● Challenge
Pick out every line in the material that includes the string "context", and copy those lines out unchanged.

● Rows

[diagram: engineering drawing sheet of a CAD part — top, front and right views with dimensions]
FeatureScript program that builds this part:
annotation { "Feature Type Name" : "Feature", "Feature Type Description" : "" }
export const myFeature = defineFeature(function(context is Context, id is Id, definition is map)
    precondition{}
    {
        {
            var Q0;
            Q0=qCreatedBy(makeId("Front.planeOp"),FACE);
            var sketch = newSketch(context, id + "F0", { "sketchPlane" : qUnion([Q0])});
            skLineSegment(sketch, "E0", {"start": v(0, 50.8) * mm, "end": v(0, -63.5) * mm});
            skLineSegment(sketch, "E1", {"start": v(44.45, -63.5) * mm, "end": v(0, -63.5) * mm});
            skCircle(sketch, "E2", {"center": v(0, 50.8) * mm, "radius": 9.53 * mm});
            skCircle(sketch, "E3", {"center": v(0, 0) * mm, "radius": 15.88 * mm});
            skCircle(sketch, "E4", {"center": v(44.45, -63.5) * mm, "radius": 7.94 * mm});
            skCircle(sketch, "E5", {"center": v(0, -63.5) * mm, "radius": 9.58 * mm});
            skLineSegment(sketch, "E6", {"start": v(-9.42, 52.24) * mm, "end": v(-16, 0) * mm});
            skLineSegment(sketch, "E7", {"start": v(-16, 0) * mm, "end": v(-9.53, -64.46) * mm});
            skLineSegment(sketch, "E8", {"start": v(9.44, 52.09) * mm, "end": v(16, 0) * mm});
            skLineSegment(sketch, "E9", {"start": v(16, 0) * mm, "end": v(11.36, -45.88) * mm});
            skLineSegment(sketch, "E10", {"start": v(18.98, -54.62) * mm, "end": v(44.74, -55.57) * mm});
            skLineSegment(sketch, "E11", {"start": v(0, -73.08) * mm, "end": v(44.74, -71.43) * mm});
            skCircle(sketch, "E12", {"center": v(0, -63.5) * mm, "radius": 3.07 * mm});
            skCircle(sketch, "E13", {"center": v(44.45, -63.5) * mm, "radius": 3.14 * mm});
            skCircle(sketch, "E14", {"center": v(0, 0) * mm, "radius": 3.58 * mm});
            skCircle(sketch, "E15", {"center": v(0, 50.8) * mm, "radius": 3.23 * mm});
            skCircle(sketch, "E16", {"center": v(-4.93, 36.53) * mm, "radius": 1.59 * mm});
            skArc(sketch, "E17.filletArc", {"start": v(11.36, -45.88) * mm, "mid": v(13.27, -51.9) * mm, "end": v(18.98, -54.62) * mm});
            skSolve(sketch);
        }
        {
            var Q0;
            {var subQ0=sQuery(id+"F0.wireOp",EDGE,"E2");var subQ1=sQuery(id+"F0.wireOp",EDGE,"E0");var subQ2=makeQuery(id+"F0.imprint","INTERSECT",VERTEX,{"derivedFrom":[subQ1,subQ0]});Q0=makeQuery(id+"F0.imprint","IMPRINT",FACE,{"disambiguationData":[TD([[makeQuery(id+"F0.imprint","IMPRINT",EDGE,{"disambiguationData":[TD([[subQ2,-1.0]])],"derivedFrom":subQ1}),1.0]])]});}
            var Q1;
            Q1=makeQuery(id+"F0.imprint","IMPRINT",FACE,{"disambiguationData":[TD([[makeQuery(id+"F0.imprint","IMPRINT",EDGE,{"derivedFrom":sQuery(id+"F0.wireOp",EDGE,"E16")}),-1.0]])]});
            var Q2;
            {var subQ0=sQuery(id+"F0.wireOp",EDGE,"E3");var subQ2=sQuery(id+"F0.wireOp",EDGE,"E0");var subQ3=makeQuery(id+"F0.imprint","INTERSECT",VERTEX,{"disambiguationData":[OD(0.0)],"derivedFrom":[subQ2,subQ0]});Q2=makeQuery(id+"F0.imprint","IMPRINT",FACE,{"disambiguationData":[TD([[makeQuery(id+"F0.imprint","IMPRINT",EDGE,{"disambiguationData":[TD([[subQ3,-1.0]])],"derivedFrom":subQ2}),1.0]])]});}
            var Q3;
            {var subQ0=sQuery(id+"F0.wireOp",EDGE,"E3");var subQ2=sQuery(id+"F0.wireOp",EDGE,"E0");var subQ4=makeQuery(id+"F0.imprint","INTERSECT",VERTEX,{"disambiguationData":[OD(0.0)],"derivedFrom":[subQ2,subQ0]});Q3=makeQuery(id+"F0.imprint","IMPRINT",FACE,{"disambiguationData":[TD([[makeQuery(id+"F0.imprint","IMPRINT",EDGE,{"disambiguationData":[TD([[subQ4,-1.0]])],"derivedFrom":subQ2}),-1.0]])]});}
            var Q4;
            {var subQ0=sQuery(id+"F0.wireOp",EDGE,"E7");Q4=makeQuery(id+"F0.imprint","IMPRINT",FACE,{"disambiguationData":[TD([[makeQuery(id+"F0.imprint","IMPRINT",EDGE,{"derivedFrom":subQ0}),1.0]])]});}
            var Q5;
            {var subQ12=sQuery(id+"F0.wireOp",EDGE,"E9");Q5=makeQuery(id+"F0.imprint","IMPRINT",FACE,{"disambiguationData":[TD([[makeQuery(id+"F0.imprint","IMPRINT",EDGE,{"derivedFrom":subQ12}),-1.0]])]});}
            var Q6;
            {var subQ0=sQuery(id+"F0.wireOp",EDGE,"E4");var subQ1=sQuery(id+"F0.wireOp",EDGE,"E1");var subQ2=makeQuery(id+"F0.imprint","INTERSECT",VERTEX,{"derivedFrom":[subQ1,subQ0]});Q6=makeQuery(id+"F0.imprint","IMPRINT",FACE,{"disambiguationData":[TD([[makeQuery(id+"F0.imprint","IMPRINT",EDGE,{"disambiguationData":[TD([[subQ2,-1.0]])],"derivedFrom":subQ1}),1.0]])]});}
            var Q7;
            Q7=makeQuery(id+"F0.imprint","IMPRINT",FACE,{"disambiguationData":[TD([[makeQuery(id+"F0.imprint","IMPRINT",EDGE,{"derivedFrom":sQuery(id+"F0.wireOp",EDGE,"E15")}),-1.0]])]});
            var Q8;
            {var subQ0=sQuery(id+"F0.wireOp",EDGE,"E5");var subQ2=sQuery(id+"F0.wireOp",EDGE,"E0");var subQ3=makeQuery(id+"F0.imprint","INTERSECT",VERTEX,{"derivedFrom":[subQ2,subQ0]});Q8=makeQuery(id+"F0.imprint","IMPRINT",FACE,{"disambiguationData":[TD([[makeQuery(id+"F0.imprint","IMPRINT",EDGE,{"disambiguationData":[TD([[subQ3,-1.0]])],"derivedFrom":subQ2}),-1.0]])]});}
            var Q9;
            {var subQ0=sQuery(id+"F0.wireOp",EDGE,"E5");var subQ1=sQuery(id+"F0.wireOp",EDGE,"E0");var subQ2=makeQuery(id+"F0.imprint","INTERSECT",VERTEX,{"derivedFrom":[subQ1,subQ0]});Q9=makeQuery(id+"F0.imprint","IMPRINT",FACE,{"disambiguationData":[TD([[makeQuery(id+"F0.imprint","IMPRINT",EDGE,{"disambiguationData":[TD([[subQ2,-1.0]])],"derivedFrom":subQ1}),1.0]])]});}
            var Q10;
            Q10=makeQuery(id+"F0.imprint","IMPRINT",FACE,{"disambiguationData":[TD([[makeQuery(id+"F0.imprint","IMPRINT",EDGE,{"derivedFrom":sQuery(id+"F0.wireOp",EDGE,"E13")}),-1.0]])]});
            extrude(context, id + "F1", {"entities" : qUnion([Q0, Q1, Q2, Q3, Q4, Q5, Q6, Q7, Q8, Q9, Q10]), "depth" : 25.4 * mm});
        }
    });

● In response
export const myFeature = defineFeature(function(context is Context, id is Id, definition is map)
            var sketch = newSketch(context, id + "F0", { "sketchPlane" : qUnion([Q0])});
            extrude(context, id + "F1", {"entities" : qUnion([Q0, Q1, Q2, Q3, Q4, Q5, Q6, Q7, Q8, Q9, Q10]), "depth" : 25.4 * mm});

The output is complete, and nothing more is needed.